Janji ini disampaikan langsung saat meninjau kampus Poltekkes di Gunungsitoli, Ahad. Bobby menyebut masih banyak mahasiswa asal Kepulauan Nias yang tidak mampu melanjutkan kuliah karena terbentur biaya, padahal kebutuhan tenaga kesehatan di wilayah itu masih tinggi.
Data yang dipaparkan saat peninjauan menunjukkan dari 66 mahasiswa yang diterima pada semester pertama tahun ini, hanya 23 orang yang aktif mengikuti perkuliahan.
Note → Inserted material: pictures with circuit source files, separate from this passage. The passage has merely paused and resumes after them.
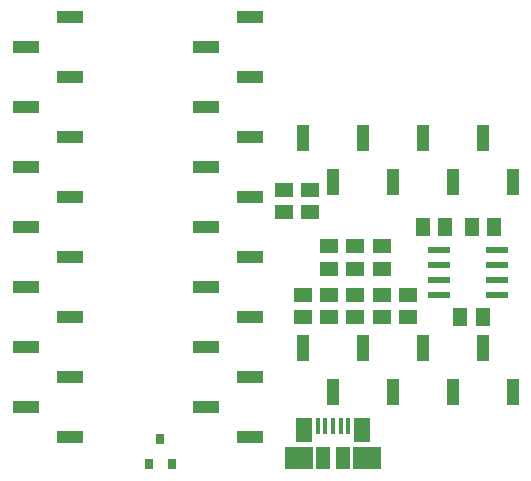
<source format=gbr>
G04 EAGLE Gerber RS-274X export*
G75*
%MOMM*%
%FSLAX34Y34*%
%LPD*%
%INSolderpaste Bottom*%
%IPPOS*%
%AMOC8*
5,1,8,0,0,1.08239X$1,22.5*%
G01*
%ADD10R,1.016000X2.285000*%
%ADD11R,0.450000X1.380000*%
%ADD12R,1.475000X2.100000*%
%ADD13R,2.375000X1.900000*%
%ADD14R,1.175000X1.900000*%
%ADD15R,0.800000X0.900000*%
%ADD16R,2.285000X1.016000*%
%ADD17R,1.500000X1.300000*%
%ADD18R,1.981200X0.558800*%
%ADD19R,1.300000X1.500000*%


D10*
X285714Y-318100D03*
X311036Y-354983D03*
X336514Y-318100D03*
X361836Y-354983D03*
X387314Y-318100D03*
X412636Y-354983D03*
X438114Y-318100D03*
X463436Y-354983D03*
X285714Y-140300D03*
X311036Y-177183D03*
X336514Y-140300D03*
X361836Y-177183D03*
X387314Y-140300D03*
X412636Y-177183D03*
X438114Y-140300D03*
X463436Y-177183D03*
D11*
X324150Y-384175D03*
X317650Y-384175D03*
X311150Y-384175D03*
X304650Y-384175D03*
X298150Y-384175D03*
D12*
X335775Y-387775D03*
X286525Y-387775D03*
D13*
X340275Y-410775D03*
D14*
X319350Y-410775D03*
X302650Y-410775D03*
D13*
X282025Y-410775D03*
D15*
X174600Y-416400D03*
X155600Y-416400D03*
X165100Y-395400D03*
D16*
X88300Y-38064D03*
X51418Y-63386D03*
X88300Y-88864D03*
X51418Y-114186D03*
X88300Y-139664D03*
X51418Y-164986D03*
X88300Y-190464D03*
X51418Y-215786D03*
X88300Y-241264D03*
X51418Y-266586D03*
X88300Y-292064D03*
X51418Y-317386D03*
X88300Y-342864D03*
X51418Y-368186D03*
X88300Y-393664D03*
X240700Y-38064D03*
X203818Y-63386D03*
X240700Y-88864D03*
X203818Y-114186D03*
X240700Y-139664D03*
X203818Y-164986D03*
X240700Y-190464D03*
X203818Y-215786D03*
X240700Y-241264D03*
X203818Y-266586D03*
X240700Y-292064D03*
X203818Y-317386D03*
X240700Y-342864D03*
X203818Y-368186D03*
X240700Y-393664D03*
D17*
X352425Y-273075D03*
X352425Y-292075D03*
X307975Y-273075D03*
X307975Y-292075D03*
X307975Y-250800D03*
X307975Y-231800D03*
D18*
X400812Y-273050D03*
X400812Y-260350D03*
X400812Y-247650D03*
X400812Y-234950D03*
X450088Y-234950D03*
X450088Y-247650D03*
X450088Y-260350D03*
X450088Y-273050D03*
D17*
X330200Y-231800D03*
X330200Y-250800D03*
X330200Y-273075D03*
X330200Y-292075D03*
X285750Y-273075D03*
X285750Y-292075D03*
D19*
X406375Y-215900D03*
X387375Y-215900D03*
X419125Y-292100D03*
X438125Y-292100D03*
D17*
X352425Y-250800D03*
X352425Y-231800D03*
X374650Y-292075D03*
X374650Y-273075D03*
D19*
X447650Y-215900D03*
X428650Y-215900D03*
D17*
X269875Y-184175D03*
X269875Y-203175D03*
X292100Y-184175D03*
X292100Y-203175D03*
M02*

</source>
Sebanyak 43 mahasiswa lainnya terpaksa tidak melanjutkan pendidikan karena kendala pembiayaan.
"Ini kan menjadi persoalan juga, baik untuk tenaga kesehatan yang ada di Kepulauan Nias, dan juga anak-anak kita bisa mendapat lapangan pekerjaan," ujar Bobby dalam keterangannya, Ahad.
Skema bantuan ini akan diintegrasikan dengan kuota beasiswa yang telah ditetapkan Kementerian Kesehatan, yakni 20 persen dari total mahasiswa Poltekkes. Pemprov Sumut berupaya menambah porsinya hingga 50 persen dengan memanfaatkan fasilitas daerah.
"Kami sebagai pemerintah daerah yang punya masyarakatnya, kami memberikan fasilitas kepada masyarakatnya agar bisa menikmati fasilitas kementerian ini. Nah target kita 50 persen, mudah-mudahan bisa kita kasih melalui beasiswa," kata Bobby.
Perhatian gubernur ini disambut antusias para mahasiswa. Destin Murni Laoli, mahasiswi tingkat III yang sempat mengambil cuti kuliah karena kesulitan biaya, mengaku terbantu dengan adanya kepastian bantuan ini.
Anak pertama dari tiga bersaudara ini bercerita kondisi ekonomi keluarganya semakin berat setelah sang ibu sakit. Ia berharap beasiswa tersebut bisa membuatnya menyelesaikan pendidikan tepat waktu.
"Saya senang sekali bertemu dengan Bapak Bobby. Beliau sangat membantu saya pembiayaan uang kuliah kami. Perasaan saya sangat senang sekali, terima kasih Bapak Bobby atas bantuannya," ujar Destin.
Persoalan biaya pendidikan selama ini menjadi salah satu penghambat utama lahirnya tenaga kesehatan lokal di Kepulauan Nias. Padahal, ketersediaan perawat dan bidan dari putra daerah dinilai krusial untuk memperkuat layanan kesehatan di gugusan pulau yang terpisah dari daratan Sumatera itu.
Dengan adanya intervensi pembiayaan dari Pemprov Sumut, diharapkan angka putus kuliah bisa ditekan dan regenerasi tenaga kesehatan di fasilitas-fasilitas kesehatan setempat berjalan berkelanjutan.